Being anxious is not in itself a bad thing. In fact, all people at some point or other feel anxiety, and the anxiety a person feels can have beneficial effects. Anxiety improves one's mental and physical readiness as a means of coping with some form of problem. In the most dramatic possible scenario, enhanced mental and physical focus from anxiety would enable someone to try and escape physical danger. Anxiety then can be an asset.

Where anxiety becomes problematic is when it becomes chronic, or the anxious response is an overreaction to the circumstances. The chronically anxious condition can be characterized as a person being almost incessantly on edge, expecting the worst and constantly prepared for flight. The damage this sort of chronic state can cause can be quite extreme. The person who is chronically anxious is placing a heavy physical strain on themselves, essentially putting their bodies on constant high alert for a flight response. When the body is put under these sorts of physical demands, the body fatigues and wears out. Blood pressure also rises when one is feeling anxious, so a chronic anxious state can lead to development of medical problems related to high blood pressure: stroke, coronary problems, compromised kidney function, and other physical problems besides.
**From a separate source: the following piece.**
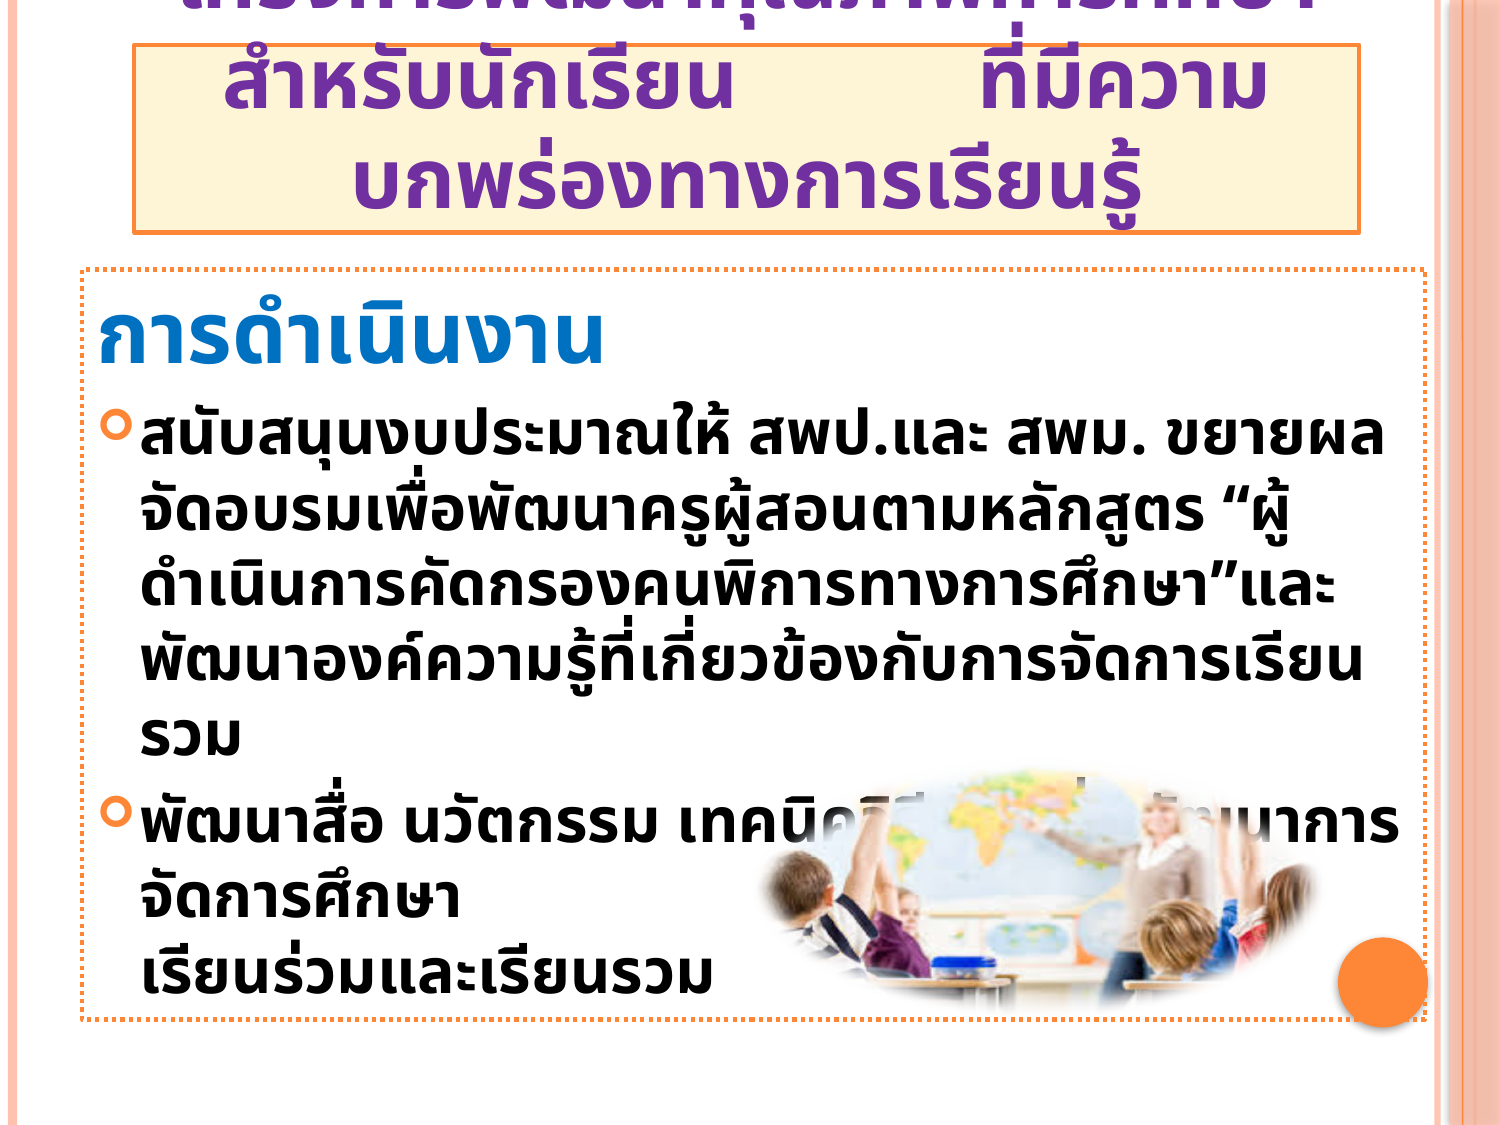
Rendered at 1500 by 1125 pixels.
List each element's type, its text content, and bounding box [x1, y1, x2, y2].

Having an overreactive anxious response can also be damaging. The person who feels anxiety when there's no real threat at hand is overreacting to life's circumstances. People who tend to react in this way are prone to withdrawing as a way of averting their upset, or self-medicating themselves through alcohol and drugs, or both. Withdrawal often, if not always, leads to mood problems such as depression, and even anger and hostility. The use of alcohol and drugs in a coping pattern is, obviously, an open door to addiction.

Chronic anxiety is a serious state, and can lead to further emotional and physical disorder. Any chronic dysfunction is unlikely to just go away on its own: something being chronic in nature indicates fixed patterns have set in. So being chronically anxious is always a call for treatment intervention. The positive news is that the anxious condition typically responds well to treatment, and the person who gets effective treatment for an anxiety problem can improve considerably.